**ABOUT THIS EXERCISE:**
Using the records that follow, work out how many lines hold the string "lost" and provide that number only.
★ ★ ★
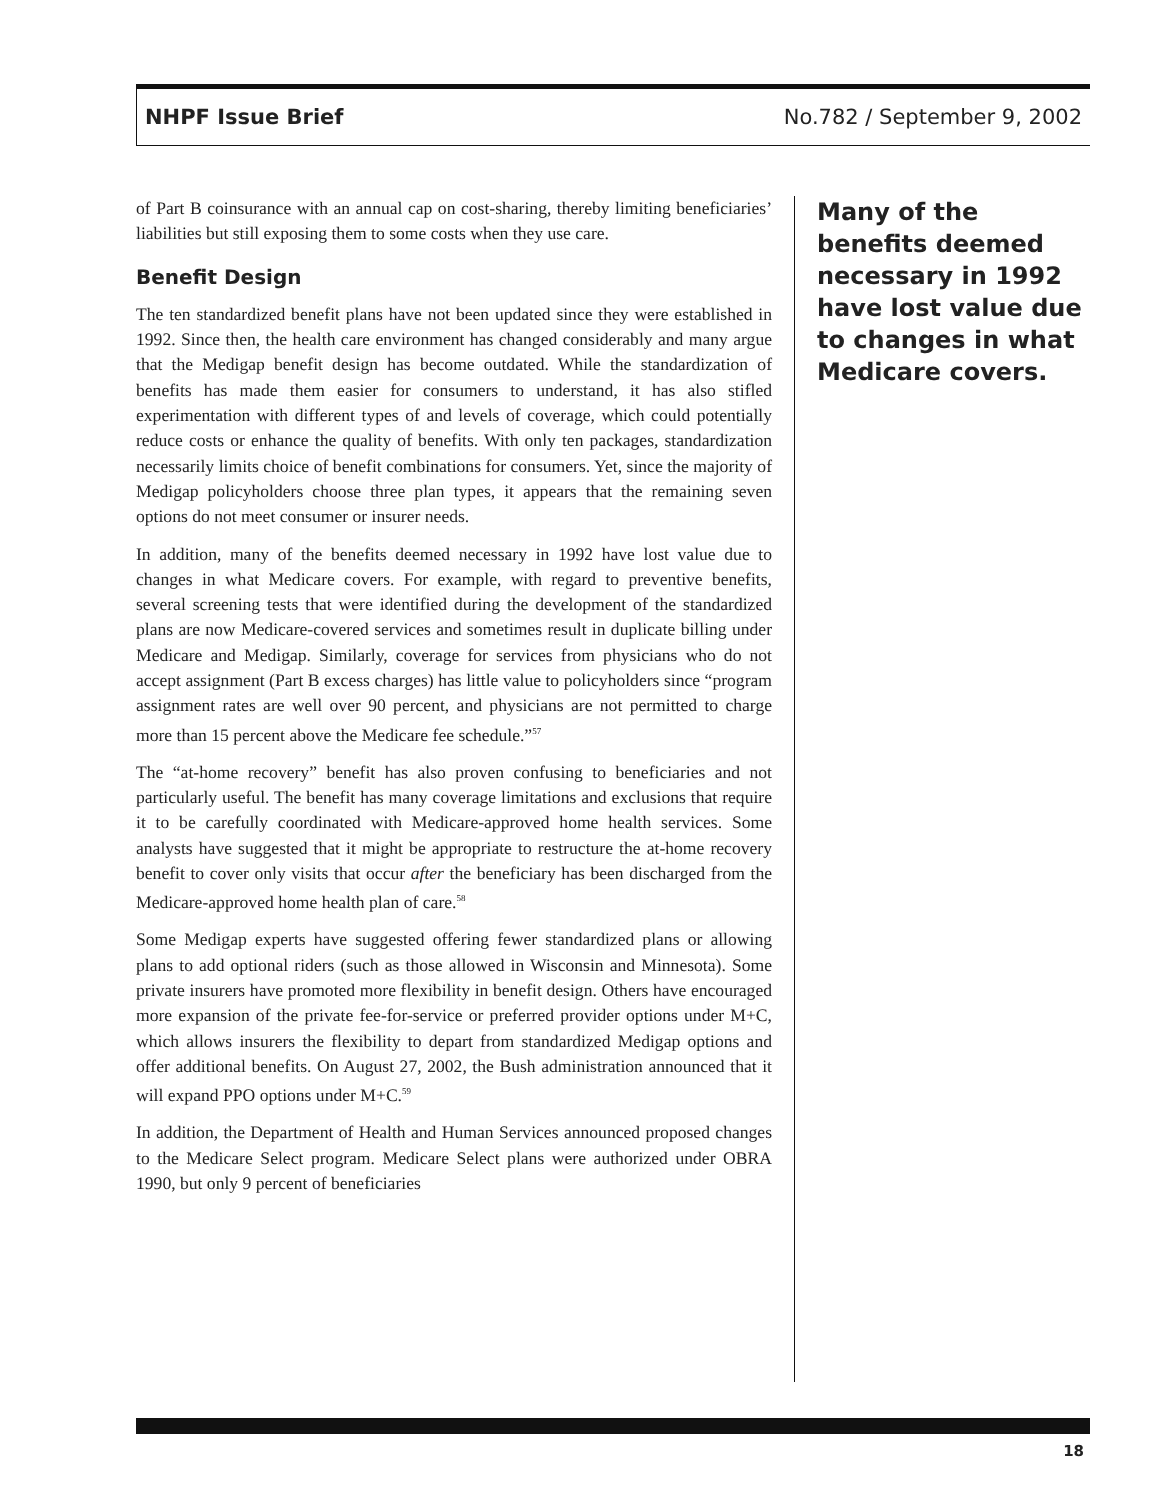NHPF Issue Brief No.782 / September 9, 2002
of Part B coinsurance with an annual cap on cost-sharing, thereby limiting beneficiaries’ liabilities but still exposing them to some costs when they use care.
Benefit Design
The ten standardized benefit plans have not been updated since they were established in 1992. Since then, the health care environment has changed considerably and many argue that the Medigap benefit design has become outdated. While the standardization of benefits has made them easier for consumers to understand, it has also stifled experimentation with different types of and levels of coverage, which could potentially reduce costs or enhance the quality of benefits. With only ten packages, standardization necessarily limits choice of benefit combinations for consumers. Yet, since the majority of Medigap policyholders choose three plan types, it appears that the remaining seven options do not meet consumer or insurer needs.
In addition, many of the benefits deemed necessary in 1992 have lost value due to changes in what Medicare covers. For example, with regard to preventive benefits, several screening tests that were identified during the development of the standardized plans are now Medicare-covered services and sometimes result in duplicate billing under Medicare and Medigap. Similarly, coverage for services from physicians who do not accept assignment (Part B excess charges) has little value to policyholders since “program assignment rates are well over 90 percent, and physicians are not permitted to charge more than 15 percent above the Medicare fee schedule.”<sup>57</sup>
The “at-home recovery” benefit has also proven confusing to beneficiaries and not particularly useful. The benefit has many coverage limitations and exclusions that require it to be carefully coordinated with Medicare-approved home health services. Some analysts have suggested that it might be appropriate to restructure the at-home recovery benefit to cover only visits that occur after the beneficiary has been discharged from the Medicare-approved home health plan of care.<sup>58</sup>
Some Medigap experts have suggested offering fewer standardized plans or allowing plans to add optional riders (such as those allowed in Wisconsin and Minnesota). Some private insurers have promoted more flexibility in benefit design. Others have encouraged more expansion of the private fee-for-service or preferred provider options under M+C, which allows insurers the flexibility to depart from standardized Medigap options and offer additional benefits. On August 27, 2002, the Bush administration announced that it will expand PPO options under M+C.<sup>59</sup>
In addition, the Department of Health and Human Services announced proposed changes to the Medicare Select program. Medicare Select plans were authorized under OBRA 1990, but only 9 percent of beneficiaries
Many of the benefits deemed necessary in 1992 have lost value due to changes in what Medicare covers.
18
★ ★ ★
**RESULT OF THIS TASK:**
2